Three sib-pairs of autopsy-confirmed progressive supranuclear palsy

Abstract

Objective: To describe the clinical, pathological, and genetic features of three sib-pairs of pathologically-confirmed progressive supranuclear palsy (PSP).

Methods: We searched the Mayo Clinic neurodegenerative diseases brain bank for cases of PSP in which more than one family member had pathologically-confirmed PSP. Clinical and pathological data were reviewed and all individuals were screened for mutations in MAPT, by sequencing exons 1, 7, and 9-13.

Results: We identified three sib-pairs of pathologically-confirmed PSP. Sufficient information was available to suggest an autosomal dominant inheritance in two. The mean age at symptom onset was 41 years in one pair, and 76 years in the other two. The young onset pair had a p.S285R mutation in MAPT, but no mutations were detected in the other two.

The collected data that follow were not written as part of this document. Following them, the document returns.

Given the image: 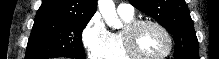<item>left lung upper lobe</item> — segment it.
<instances>
[{
  "label": "left lung upper lobe",
  "mask_w": 219,
  "mask_h": 59,
  "mask_svg": "<svg viewBox=\"0 0 219 59\" xmlns=\"http://www.w3.org/2000/svg\"><path fill=\"white\" fill-rule=\"evenodd\" d=\"M173 33L174 58L199 59L198 40L185 0H129Z\"/></svg>",
  "instance_id": "5c2ea615"
}]
</instances>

Conclusions: All sib-pairs had typical pathological features of PSP; however, the age at onset of the sib-pair with MAPT mutation was significantly younger than sporadic PSP. Future studies are warranted to identify a possible genetic basis for PSP associated with late onset and typical PSP pathology.

Keywords: MAPT; Progressive supranuclear palsy; p.S285R; tau pathology.

Figure 1. Pedigrees of three sib-pairs of progressive supranuclear palsy (A), and pathological features of Case 2 (B–K)

Standard pedigree symbols were used. Round symbols indicate females; squares indicate males; and diagonal lines indicate that the individual is deceased. Diamonds were used to disguise gender. +/− indicates heterozygous S285R mutation genotype. Numbers within the diamonds indicate the number of siblings. The solid arrowhead indicates the proband. * indicates autopsy patients. Macroscopic features of the left hemibrain (B), severe atrophy of subthalamic nucleus (arrow) (C), midbrain atrophy and substantia nigra pigment loss (arrow) (D), and superior cerebellar peduncle atrophy (arrow) (E). H&E staining shows severe neuronal loss and gliosis in the subthalamic nucleus (F) and substantia nigra (G). Tau immunohistochemistry reveal typical tau pathology in the motor cortex (H), striatum (I), subthalamic nucleus (J), and substantia nigra (K).